A new study published in PLoS ONE by David Lovelace and team at the University of Wisconsin-Madison used a series of climate models and predictions of body temperature to investigate the biology of some Late Triassic dinosaurs. They investigated the small theropod Coelophysis bauri and large prosauropod Plateosaurus engelhardti during the hot, dry global greenhouse conditions that prevailed at that time. 

An artist's reconstruction of Coelophysis, with a long body, long neck and large head.

Coelophysis lived towards the end of the Triassic Period

 

A range of different metabolic variables (for instance, body mass, body shape, scaly or feathered skin) were tested within six climate models built on the basis of geological information collected from the rocks of the Chinle Formation of the southwestern United States. The living Komodo dragon was added to these models to give a point of comparison for Coelophysis and Plateosaurus.

The researchers think that Coelophysis and Plateosaurus had a metabolism like those of modern flightless birds (emus and ostriches) and body temperatures comparable to those of primitive egg-laying mammals (platypus and echidnas).

Saved data entries
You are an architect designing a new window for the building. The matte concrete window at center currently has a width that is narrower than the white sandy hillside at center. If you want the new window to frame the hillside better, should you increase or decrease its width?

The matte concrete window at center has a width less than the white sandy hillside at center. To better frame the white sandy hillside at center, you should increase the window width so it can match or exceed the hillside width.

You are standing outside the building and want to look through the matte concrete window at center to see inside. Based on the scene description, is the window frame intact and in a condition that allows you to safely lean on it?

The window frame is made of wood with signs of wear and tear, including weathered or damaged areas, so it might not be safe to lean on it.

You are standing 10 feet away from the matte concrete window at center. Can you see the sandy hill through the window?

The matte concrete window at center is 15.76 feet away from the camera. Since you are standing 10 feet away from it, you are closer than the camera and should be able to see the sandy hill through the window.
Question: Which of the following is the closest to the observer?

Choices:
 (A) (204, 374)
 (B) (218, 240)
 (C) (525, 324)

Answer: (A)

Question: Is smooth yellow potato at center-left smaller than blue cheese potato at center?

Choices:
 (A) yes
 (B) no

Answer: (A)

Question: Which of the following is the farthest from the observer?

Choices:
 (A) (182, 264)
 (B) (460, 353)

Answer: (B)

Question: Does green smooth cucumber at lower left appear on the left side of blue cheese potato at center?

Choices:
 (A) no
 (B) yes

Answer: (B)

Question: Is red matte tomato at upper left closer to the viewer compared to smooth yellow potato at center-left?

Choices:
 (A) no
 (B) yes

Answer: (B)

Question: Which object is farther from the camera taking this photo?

# Work required
Pick up the text about the study of Late Triassic dinosaurs after its last sentence and continue writing it. The rows are separate material and have no connection to the text about the Triassic dinosaur study.

# Task result
Small theropods, weighing about 20 kilogrammes, may have needed feathers as insulation in cooler, temperate environments. Large prosauropods, weighing about 1,000 kilogrammes, would likely have become heat stressed in open, tropical environments and should have been restricted to cooler microclimates, such as dense forests or higher latitudes. 

These results are in agreement with the known distribution of dinosaurs from these groups and their size ranges as revealed by the Late Triassic fossil record. Their results might explain the previously mysterious absence of large prosauropods from areas known to be have been particularly warm and dry during the Late Triassic.

The fossil skull of Irritator challenger, (left) and a new reconstruction (right). The blue region is the brain cavity, the pink region is the inner ear and the yellow regions are cranial nerves.

The fossil skull of Irritator challenger, (left) and a new reconstruction (right). The blue region is the brain cavity, the pink region is the inner ear and the yellow regions are cranial nerves.

 

Peering inside the skull of a fish-eating theropod

For centuries, palaeontologists have been trying to understand how dinosaurs lived by looking at the fossilised clues they've left behind, whether that be in bones, footprints or nests. Digital technology has allowed us to investigate their behaviours and life habits in new and exciting ways.

In a new study, Marco Schade and colleagues reveal the virtually reconstructed brain anatomy of the meat-eating dinosaur Irritator challengeri from the Early Cretaceous of Brazil.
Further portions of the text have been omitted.